In a radio interview on Tuesday, Obama said that King “captured the hopes and dreams of an entire generation…” with his words on that historic day. King ad-libbed the portion of his text where he talked about dreaming of his kids being judged for the content of their character, and not the color of their skin.

It is one of, if not, the most famous speeches in American history.

But going back to my original editorial about my assertion of King’s implied posthumous criticism of Obama; it will be tough to listen to Obama’s words about King on Wednesday without thinking of King’s radical nature.
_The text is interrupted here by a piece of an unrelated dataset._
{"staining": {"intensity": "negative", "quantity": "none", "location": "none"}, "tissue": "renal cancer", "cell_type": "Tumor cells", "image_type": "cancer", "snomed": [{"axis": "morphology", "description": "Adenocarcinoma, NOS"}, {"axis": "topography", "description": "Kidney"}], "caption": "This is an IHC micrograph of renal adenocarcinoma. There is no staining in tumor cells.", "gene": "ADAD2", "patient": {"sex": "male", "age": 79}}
As we sit, Obama is grappling, or maybe easing, into a decision about striking Syria, or Bashar al-Assad, for using nerve gas to exterminate his own people. Whether the government or rebels used the gas is still up for minor debate, but the U.S. has buttressed its position as the world’s morality police by promising to punish al-Assad, Syria’s president, for using chemical weapons.

Outside of that, Obama has failed to address issues of income inequality, Wall Street cronyism and malfeasance, and etc…, but you get the picture. Obama isn’t King and the only thing they share is the same skin color.

To truly honor the legacy of the march and Dr. King, Obama should announce new policy plans to truly address economic injustice and ways to combat high unemployment amongst black folk.

Dr. King’s so-called dream involved a radical makeover of how America treated and viewed black Americans. That dream didn’t involve a black man acting as a placeholder for the nation’s highest office, that’s not the manifestation of King’s vision of America.

But without knowing Dr. King, my thoughts about him and his view of Obama are strictly opinions and wishes.

Still, it would be nice to know that Obama truly believed in King’s legacy. If so, we may have real economic and racial progress in this nation.